Expired activity
Please go to the PowerPak
homepage and select a course.
Treatment Challenges in Acute Lymphoblastic Leukemia: Pharmacists' Key Role in Ensuring Best Practices
INTRODUCTION
Acute lymphoblastic leukemia (ALL) is an aggressive type of leukemia characterized by the monoclonal proliferation and expansion of immature lymphoid cells in the bone marrow and peripheral blood.1 It can also spread to the central nervous system (CNS), liver, lymph nodes, spleen, and other organs. In 2018, an estimated 5960 cases of ALL will be diagnosed in the United States (U.S.), and approximately 1470 deaths will occur from this disease.2 Most of the deaths that occur will be in adults. ALL is most commonly diagnosed in children, with 57% of patients diagnosed at an age younger than 20 years old. It is the most common leukemia in children and the least common leukemia among adults.1
Risk factors for developing ALL include age older than 70 years, exposure to chemotherapy or radiation therapy, and genetic disorders, such as Down Syndrome.3 Without treatment, ALL progresses very quickly, and survival is largely affected by whether a patient relapses.4 Although cure rates and survival outcomes have dramatically improved in recent years, most of these improvements are seen in children. The overall survival (OS) rate in pediatric ALL is approximately 86% to 89%.3 The OS rate decreases in young adults (age 15-39 years) to 42% to 63%, and, for adults (age 40 years and older), 5-year survival rates are only 17% to 24%. Age at diagnosis (30 to 35 years), white blood cell (WBC) count less than 50 x 109 cells/L, short time interval to achieve complete remission (CR), and certain cytogenetic abnormalities are associated with a better prognosis.
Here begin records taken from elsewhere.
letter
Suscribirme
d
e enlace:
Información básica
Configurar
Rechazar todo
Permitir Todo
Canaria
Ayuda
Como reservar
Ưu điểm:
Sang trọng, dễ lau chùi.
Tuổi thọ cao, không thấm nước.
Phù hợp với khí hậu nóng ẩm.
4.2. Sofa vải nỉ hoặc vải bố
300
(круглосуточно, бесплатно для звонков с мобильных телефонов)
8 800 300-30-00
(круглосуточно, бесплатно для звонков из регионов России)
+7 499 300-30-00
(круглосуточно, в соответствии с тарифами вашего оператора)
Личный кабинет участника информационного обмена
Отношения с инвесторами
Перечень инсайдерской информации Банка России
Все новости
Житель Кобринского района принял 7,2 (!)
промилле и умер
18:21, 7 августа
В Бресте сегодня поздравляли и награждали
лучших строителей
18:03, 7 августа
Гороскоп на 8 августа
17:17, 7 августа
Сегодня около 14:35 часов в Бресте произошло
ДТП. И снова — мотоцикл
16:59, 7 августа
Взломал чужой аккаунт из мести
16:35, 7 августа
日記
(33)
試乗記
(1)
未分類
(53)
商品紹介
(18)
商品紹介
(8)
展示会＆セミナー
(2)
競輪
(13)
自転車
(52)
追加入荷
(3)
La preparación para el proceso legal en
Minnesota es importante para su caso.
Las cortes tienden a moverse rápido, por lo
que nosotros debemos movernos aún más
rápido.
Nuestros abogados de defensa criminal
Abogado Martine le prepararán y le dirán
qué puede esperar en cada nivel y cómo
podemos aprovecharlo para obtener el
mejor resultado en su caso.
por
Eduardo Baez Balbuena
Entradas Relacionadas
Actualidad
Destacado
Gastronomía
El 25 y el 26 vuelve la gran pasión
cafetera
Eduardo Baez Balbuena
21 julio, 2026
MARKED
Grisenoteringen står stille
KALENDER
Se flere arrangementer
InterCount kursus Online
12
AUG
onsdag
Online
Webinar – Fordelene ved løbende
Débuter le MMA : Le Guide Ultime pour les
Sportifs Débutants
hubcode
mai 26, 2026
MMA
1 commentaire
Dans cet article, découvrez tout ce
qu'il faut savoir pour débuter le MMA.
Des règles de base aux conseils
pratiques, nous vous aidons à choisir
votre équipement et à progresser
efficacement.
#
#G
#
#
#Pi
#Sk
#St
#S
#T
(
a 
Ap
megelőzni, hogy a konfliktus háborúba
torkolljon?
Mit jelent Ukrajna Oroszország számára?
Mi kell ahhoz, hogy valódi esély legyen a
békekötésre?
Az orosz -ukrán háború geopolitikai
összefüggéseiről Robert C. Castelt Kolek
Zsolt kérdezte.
These cure rates demonstrate that OS decreases substantially with age, and, thus, children, young adults, and adults are treated differently. This monograph will focus on ALL in adult patients (age 40 years and older).
ALL is not a single disease but, rather, a group of related diseases that can be broadly classified into 3 subtypes: precursor B-cell ALL, mature B-cell ALL, and T-cell ALL. These different subtypes dictate different responses to treatment and outcomes. Roughly three-quarters of adult ALL cases are B-cell subtypes and the remaining one-quarter are the T-cell subtype.3 Each ALL subtype is associated with a different prognosis, but other factors (e.g., mutation status) may impact an individual patient's response to treatment and outcomes. Risk stratification on the basis of prognostic factors allows the healthcare team to determine the most appropriate initial treatment and to decide when to consider allogeneic stem cell transplantation in the treatment paradigm.5
Treatment of ALL is complex and the optimal management of acute ALL is especially challenging in adults. Frontline treatment of ALL may involve multiple chemotherapy or targeted agents administered in a sequential series along a several-year timeline (Figure 1).5,6 Typically, treatment begins with a 1-month induction chemotherapy regimen with CNS prophylaxis. The goal of this regimen is achieving CR. Once CR is achieved, a 4- to 6-month period of intensification chemotherapy without CNS prophylaxis occurs, with the goal of suppressing drug-resistant leukemic cells. Finally, maintenance therapy with oral anticancer agents commences for 18 to 24 months to prevent late relapse. Overall, 85% to 90% of adults with ALL achieve CR status following appropriate induction therapy. Adults who relapse after frontline therapy have extremely poor outcomes despite advances in chemotherapy and hematopoietic stem cell transplantation (HSCT). While up to 90% of adults respond to induction chemotherapy, only 30% to 40% will achieve long-term remission.
| Figure 1. Diagnosis and Treatment of Acute Lymphoblastic Leukemia6 |
 |
| Reprinted with permission from Dr. Patrick Brown, Johns Hopkins University School of Medicine. |
New treatments and approaches may confer benefits in adults and patients with relapsed/refractory disease. Novel targeted therapies, such tyrosine kinase inhibitors (TKIs) and monoclonal antibodies, have been shown to improve outcomes in adults with ALL. Additionally, antibody-drug conjugates (ADCs) represent a major advance in the treatment of ALL. ADCs employ 2 important treatment principles: antibody specificity for the tumor antigen and toxicity from the attached cytotoxic drug. Most recently, chimeric antigen receptor (CAR) T-cell therapy has been approved, which harnesses the patient's own immune system to attack the leukemia.
Pharmacists have important roles in caring for patients with ALL, including effective patient selection, treatment planning, and adverse effect and drug-drug interaction management. This activity provides an update for pharmacists on treatment options and approaches to supporting optimal outcomes in adult patients with relapsed/refractory ALL.